Locate the line that contains "lung cancer (adenocarcinoma)" in the entries below, then repeat it and every following line through the line that contains "an IHC image", exactly, and no others.

-*-

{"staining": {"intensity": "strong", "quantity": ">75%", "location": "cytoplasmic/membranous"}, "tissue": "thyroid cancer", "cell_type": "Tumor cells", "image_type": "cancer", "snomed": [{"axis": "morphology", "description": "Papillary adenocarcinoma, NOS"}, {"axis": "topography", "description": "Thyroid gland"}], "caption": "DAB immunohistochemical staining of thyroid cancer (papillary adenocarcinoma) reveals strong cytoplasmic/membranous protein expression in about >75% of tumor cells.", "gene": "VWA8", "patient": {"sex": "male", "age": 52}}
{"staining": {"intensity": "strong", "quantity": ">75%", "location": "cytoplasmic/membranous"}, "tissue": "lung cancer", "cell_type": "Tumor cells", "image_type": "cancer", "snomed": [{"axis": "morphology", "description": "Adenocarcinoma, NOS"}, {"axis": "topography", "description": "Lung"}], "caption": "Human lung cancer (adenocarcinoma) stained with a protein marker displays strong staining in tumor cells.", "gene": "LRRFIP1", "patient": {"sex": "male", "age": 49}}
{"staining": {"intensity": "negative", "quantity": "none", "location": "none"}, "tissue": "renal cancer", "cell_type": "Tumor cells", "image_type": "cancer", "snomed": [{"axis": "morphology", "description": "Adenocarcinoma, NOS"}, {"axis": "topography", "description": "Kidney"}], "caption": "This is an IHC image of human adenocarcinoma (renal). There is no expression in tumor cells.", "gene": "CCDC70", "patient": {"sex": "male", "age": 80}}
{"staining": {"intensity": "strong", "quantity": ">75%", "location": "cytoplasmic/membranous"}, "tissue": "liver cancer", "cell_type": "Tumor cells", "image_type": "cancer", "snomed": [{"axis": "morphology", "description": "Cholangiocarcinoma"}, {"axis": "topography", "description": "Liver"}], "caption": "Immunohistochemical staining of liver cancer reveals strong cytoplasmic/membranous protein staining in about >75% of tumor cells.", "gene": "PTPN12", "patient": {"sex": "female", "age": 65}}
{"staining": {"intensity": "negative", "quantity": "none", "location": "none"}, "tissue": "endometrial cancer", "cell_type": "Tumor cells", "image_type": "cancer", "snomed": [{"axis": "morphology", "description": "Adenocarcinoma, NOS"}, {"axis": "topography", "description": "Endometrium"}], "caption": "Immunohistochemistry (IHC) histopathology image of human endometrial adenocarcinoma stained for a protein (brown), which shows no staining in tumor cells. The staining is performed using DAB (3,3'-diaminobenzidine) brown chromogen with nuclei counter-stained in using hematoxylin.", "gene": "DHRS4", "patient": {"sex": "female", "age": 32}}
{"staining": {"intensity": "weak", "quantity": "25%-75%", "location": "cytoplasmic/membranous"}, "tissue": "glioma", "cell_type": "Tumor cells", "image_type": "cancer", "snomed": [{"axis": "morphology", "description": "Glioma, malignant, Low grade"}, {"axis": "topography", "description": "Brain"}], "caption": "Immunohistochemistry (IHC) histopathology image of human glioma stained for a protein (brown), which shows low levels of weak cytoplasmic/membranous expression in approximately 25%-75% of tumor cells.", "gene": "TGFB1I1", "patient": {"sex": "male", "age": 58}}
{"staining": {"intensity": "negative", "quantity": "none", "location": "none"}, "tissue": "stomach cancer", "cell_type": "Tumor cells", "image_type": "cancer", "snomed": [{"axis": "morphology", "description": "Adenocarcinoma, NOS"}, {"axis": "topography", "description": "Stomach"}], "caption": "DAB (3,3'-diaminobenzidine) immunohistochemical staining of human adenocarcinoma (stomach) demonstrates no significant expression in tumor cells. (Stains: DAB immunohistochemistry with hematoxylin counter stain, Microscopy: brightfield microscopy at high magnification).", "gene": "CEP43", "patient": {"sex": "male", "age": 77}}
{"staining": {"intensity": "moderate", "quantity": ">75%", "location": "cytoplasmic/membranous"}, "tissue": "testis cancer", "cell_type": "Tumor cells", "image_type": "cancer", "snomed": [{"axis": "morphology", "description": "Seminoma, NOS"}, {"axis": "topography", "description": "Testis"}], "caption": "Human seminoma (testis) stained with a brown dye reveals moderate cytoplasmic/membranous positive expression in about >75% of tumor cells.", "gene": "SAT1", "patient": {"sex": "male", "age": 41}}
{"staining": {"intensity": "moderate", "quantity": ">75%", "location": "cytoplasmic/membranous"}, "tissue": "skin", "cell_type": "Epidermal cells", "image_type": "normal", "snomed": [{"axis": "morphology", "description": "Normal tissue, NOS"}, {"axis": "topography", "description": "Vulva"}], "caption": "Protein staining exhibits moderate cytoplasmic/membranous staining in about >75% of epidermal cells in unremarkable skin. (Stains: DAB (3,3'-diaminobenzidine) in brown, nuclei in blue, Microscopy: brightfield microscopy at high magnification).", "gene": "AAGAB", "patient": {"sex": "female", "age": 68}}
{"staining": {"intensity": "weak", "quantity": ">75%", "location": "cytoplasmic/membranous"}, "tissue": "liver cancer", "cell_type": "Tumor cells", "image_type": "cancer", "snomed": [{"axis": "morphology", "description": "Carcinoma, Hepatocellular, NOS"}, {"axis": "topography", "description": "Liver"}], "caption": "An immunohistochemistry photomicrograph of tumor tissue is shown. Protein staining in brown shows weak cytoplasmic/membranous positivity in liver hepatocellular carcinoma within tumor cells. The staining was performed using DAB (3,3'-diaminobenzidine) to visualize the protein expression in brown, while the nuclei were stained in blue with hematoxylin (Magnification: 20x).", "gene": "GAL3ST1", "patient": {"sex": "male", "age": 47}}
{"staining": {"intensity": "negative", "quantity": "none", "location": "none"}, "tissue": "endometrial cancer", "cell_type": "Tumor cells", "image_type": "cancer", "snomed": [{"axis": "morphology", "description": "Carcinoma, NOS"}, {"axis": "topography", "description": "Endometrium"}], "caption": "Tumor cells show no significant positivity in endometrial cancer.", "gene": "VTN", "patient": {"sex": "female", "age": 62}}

-*-

_Written solution_:
{"staining": {"intensity": "strong", "quantity": ">75%", "location": "cytoplasmic/membranous"}, "tissue": "lung cancer", "cell_type": "Tumor cells", "image_type": "cancer", "snomed": [{"axis": "morphology", "description": "Adenocarcinoma, NOS"}, {"axis": "topography", "description": "Lung"}], "caption": "Human lung cancer (adenocarcinoma) stained with a protein marker displays strong staining in tumor cells.", "gene": "LRRFIP1", "patient": {"sex": "male", "age": 49}}
{"staining": {"intensity": "negative", "quantity": "none", "location": "none"}, "tissue": "renal cancer", "cell_type": "Tumor cells", "image_type": "cancer", "snomed": [{"axis": "morphology", "description": "Adenocarcinoma, NOS"}, {"axis": "topography", "description": "Kidney"}], "caption": "This is an IHC image of human adenocarcinoma (renal). There is no expression in tumor cells.", "gene": "CCDC70", "patient": {"sex": "male", "age": 80}}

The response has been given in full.